WESTFIELD, NJ – Westfield Board of Education President Richard Mattessich shared the facilities committee's results of the Kehler Stadium spring 2015 lighting pilot program during Tuesday night’s meeting.
The 10-week pilot ran from March 23 to May 31 to gauge resources needed, time allotment and community feedback, according to Mattessich. The lights were used during late practices for 20 nights during the period, he said.
A total 94 emails with comments were sent to the board of education during the pilot by 18 homes, Mattessich said. The nature of these comments was primarily about the lights themselves, he said, but also mentioned the noise and smell from generators.
The board of education ran into unexpected problems during the pilot, including a false complaint, an ultimately dismissed lawsuit, allegations of conspiracy and public concern for the lights' permanence, according to Mattessich. (Complaints against the Westfield Board of Education by Westfield resident Greg Kasko regarding the lights were dismissed by a judge in May.)
Some of the factors considered when evaluating the lighting test involved those benefitted and legal matters. Little to no benefit by high school teams was observed, Mattessich said. However, he noted, practice times for Westfield Soccer Association and the YMCA Flyers Track team were able to last longer.
While the sound of the generators and the lighting itself did not violate any legal sound limits, neighbors complained of the use into evening hours, Mattessich shared.
The WSA attempted to mitigate these problems during the pilot by adding mesh to fences to reduce light spillage and seeking a muffler system for the obtrusive noise, he said.
Public comments made during the meeting were made by residents living immediately around Kehler Stadium, who said that the late night activities resulted in foul play being conducted late at night.
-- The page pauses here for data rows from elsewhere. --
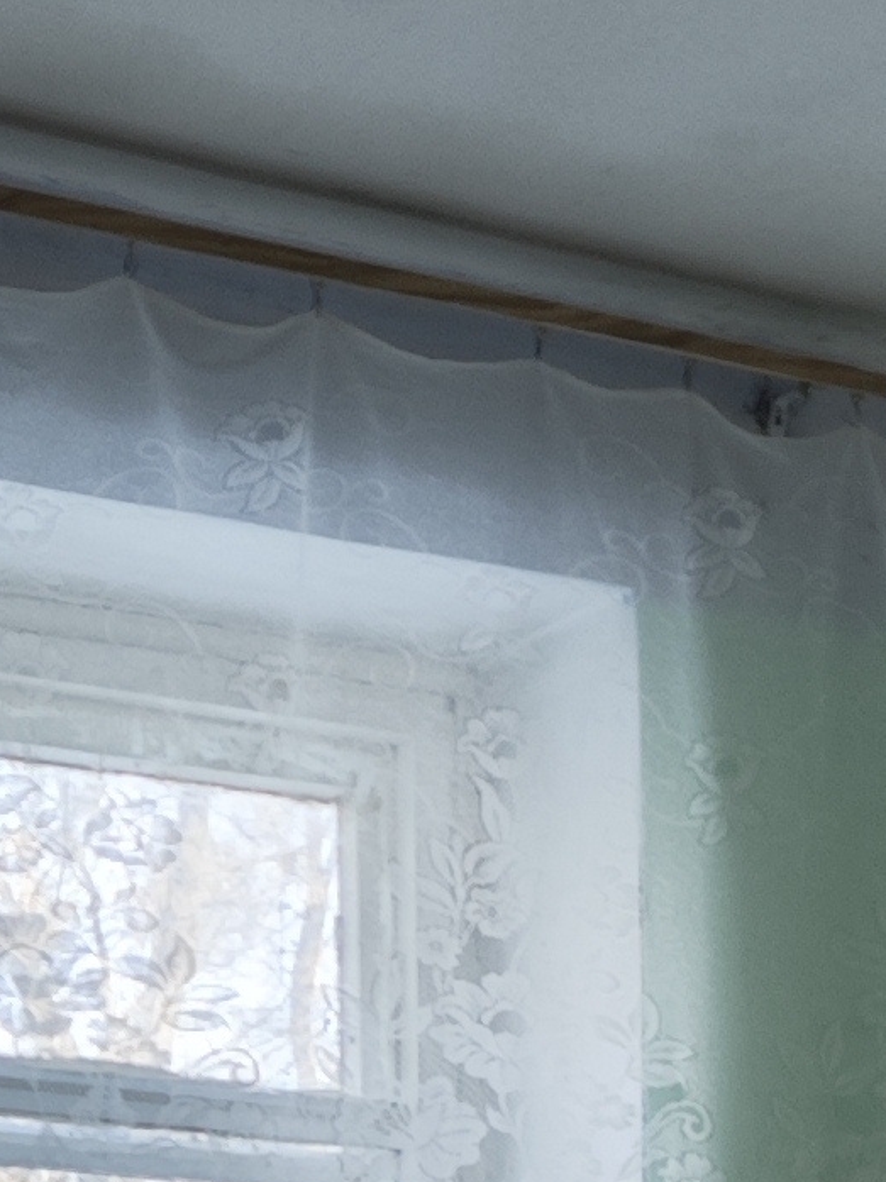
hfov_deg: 10.9
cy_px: 1908
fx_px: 4610
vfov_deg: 13.5
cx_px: 925
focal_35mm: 135
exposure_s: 1/101
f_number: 1.42
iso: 100
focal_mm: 6.68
Neighbors also voiced their worries about the ineffectiveness of the mesh and excessive noise on Sunday mornings.
In the end, the facilities committee concluded that the pilot was beneficial and made recommendations on use of lights in the future, Mattessich said.
Mattessich suggested that any request for temporary lighting be made six weeks before the proposed date and be limited to March and April. He also recommended the installation of surveillance cameras to deter vandalism and for the prohibition on night games by user groups to be continued, except for special circumstances permitted by the athletic director, such as post-season play.